O prestígio que David Fincher nutre entre os cinéfilos mundo afora não é proporcional ao reconhecimento que possui junto à Academia. Tanto que, mesmo depois de assinar obras-primas como Se7en – Os Sete Crimes Capitais e Clube da Luta, o cineasta estadunidense só foi receber sua primeira indicação ao Oscar em 2009, com O Curioso Caso de Benjamin Button. E mesmo quando tudo indicava que finalmente conquistaria a estatueta com A Rede Social, sucesso absoluto de crítica e que definiria uma geração, os “acadêmicos” optaram por premiar O Discurso do Rei. A derrota de Fincher já seria incompreensível por si só, mas ser preterido pelo conservador longa de Tom Hooper quando A Origem, Cisne Negro, Bravura Indômita e Toy Story 3 também estavam na disputa, despertou uma curiosidade que persiste até hoje. A verdade é que nunca houve uma sintonia entre o diretor e os votantes do Oscar, talvez pelo passado como (premiado) diretor de videoclipes ou pela abordagem mais moderna numa época em que os “velhinhos” ainda eram maioria nas votações. Como explicar a ausência de Garota Exemplar e Millenium – Os Homens Que Não Amavam as Mulheres entre os indicados; e o protagonismo de O Curioso Caso de Benjamin Button e Mank em suas respectivas campanhas?

Fato é que sempre que sai de sua zona de conforto, isto é, abandona a frieza e o niilismo de obras sobre personagens moralmente questionáveis, David Fincher flerta com a mediocridade. Benjamin Button e Mank comprovam isso. A experiência com o lúdico e o fabulesco é um corpo estranho na filmografia carregada de cinismo e desesperança do autor nascido em Denver.
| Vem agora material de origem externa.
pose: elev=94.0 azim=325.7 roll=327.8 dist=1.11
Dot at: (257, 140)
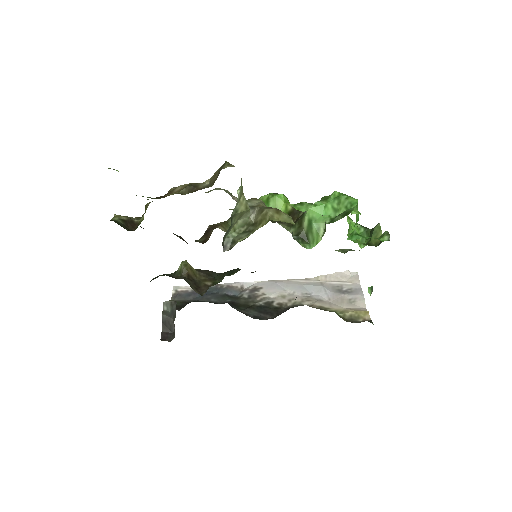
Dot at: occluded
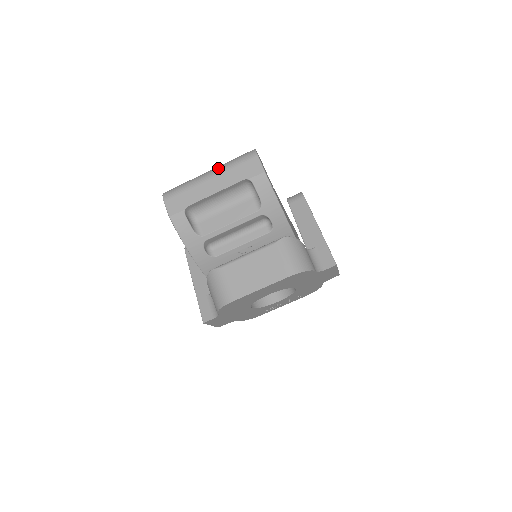
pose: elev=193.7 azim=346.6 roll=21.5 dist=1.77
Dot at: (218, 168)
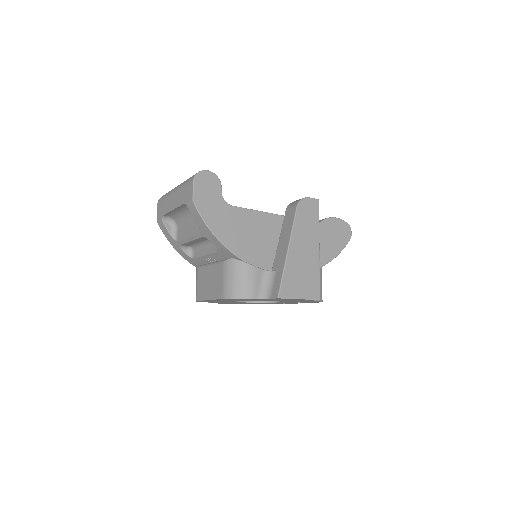
Dot at: (179, 185)
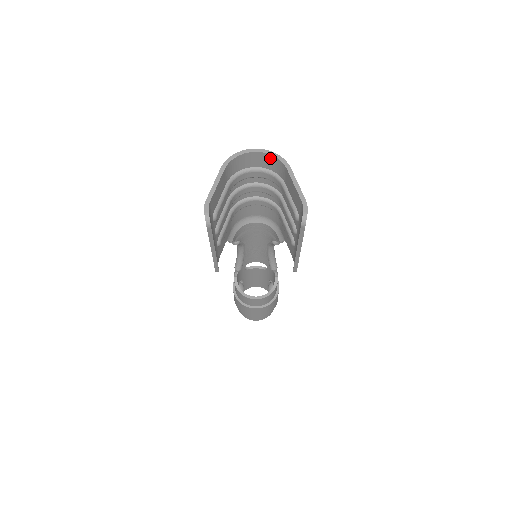
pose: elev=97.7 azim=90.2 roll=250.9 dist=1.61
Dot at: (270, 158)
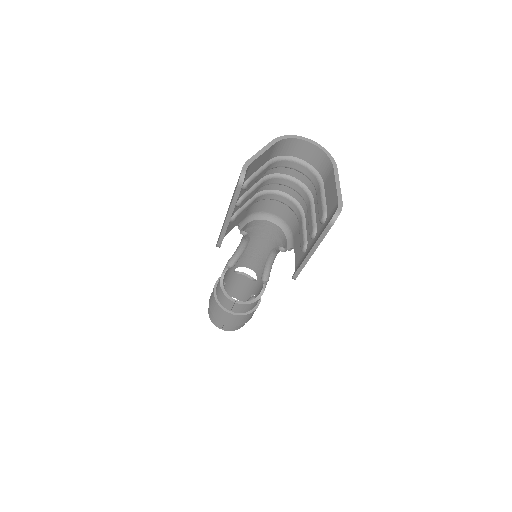
Dot at: (320, 154)
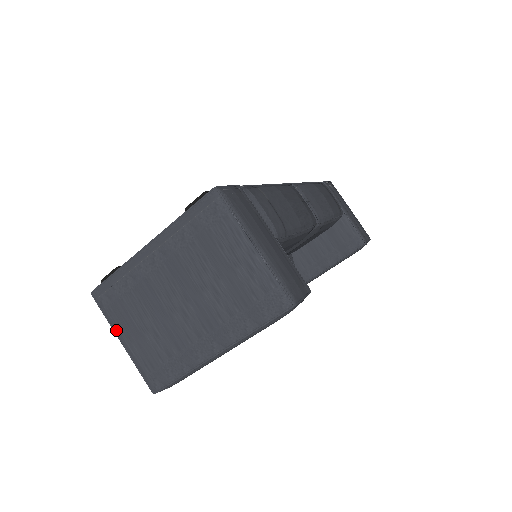
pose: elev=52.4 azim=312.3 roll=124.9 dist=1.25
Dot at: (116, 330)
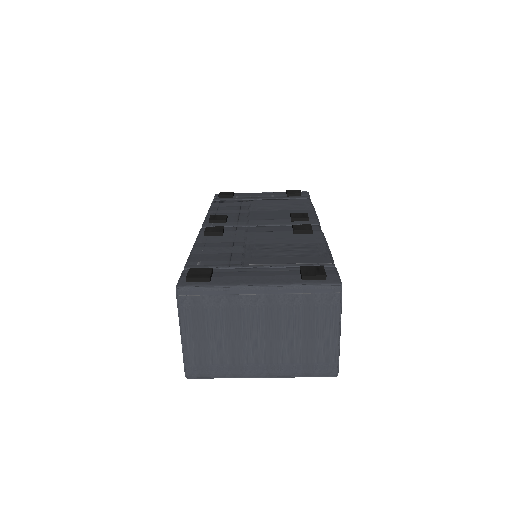
Dot at: (183, 325)
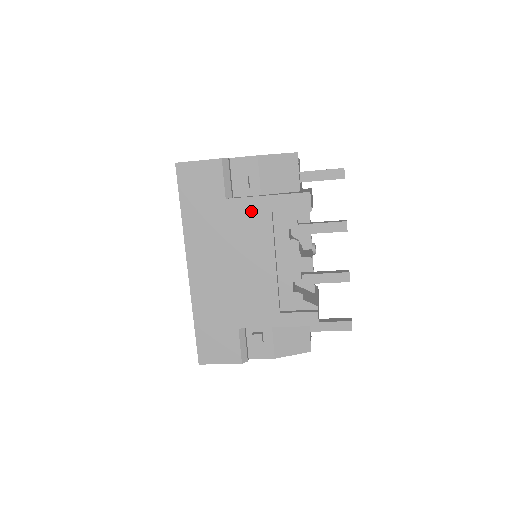
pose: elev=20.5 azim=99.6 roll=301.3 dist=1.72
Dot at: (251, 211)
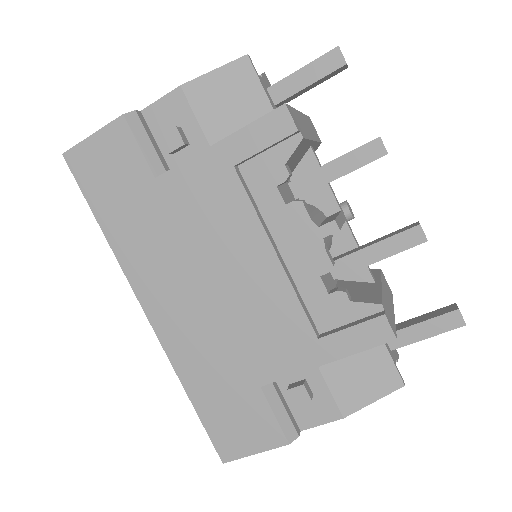
Dot at: (201, 181)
O apelo de Mank é mais fácil de entender, não apenas pelo lado de Fincher, mas também pela ótica da Academia. A história falha e mecânica de uma das figuras centrais na concepção do clássico seminal Cidadão Kane, um dos pontos mais altos de Hollywood, dialoga frontalmente com os fetiches nostálgicos dos votantes, enquanto o envolvimento do pai de Fincher se encarrega de preencher as lacunas faltantes. Isso tudo para dizer que O Assassino marca o reencontro não apenas de David Fincher com o roteirista Andrew Kevin Walker, seu parceiro em Se7en, mas também com sua própria identidade como realizador. É como se o diretor se projetasse no protagonista quando este se entrega a devaneios explicitando seus métodos e sua visão de mundo. Uma terapia compartilhada entre criador e criatura.

A trama, na verdade, é um mero gatilho secundário. Finamente concebido por Walker, diga-se de passagem, mas que serve essencialmente para que possamos adentrar na psique do assassino sem nome vivido por Michael Fassbender. Sua narração, penetrante e suave na mesma incomum medida, não é um daqueles artifícios utilizados por roteiristas preguiçosos, uma facilitação na hora de prover um aprofundamento da personalidade do (anti) herói. Afinal, o protagonista não está explicando o que está acontecendo. Na realidade, ele sequer está falando conosco. O que ouvimos é um homem lutando para vencer o tédio (“é fascinante como pode ser fisicamente exaustivo não fazer nada”), uma característica inerente à sua linha de trabalho ao contrário do glamour normalmente imaginado. Alguém que, em momentos de crise, tenta se lembrar do próprio treinamento, recitando mantras (“antecipe, não improvise”, “atenha-se ao plano”) enquanto retoma o controle. Ou pelo menos é nisso que a tal voz interior aparenta acreditar, porque em última análise, o Assassino precisa rebaixar suas vítimas para que possa se sentir bem tirando suas vidas.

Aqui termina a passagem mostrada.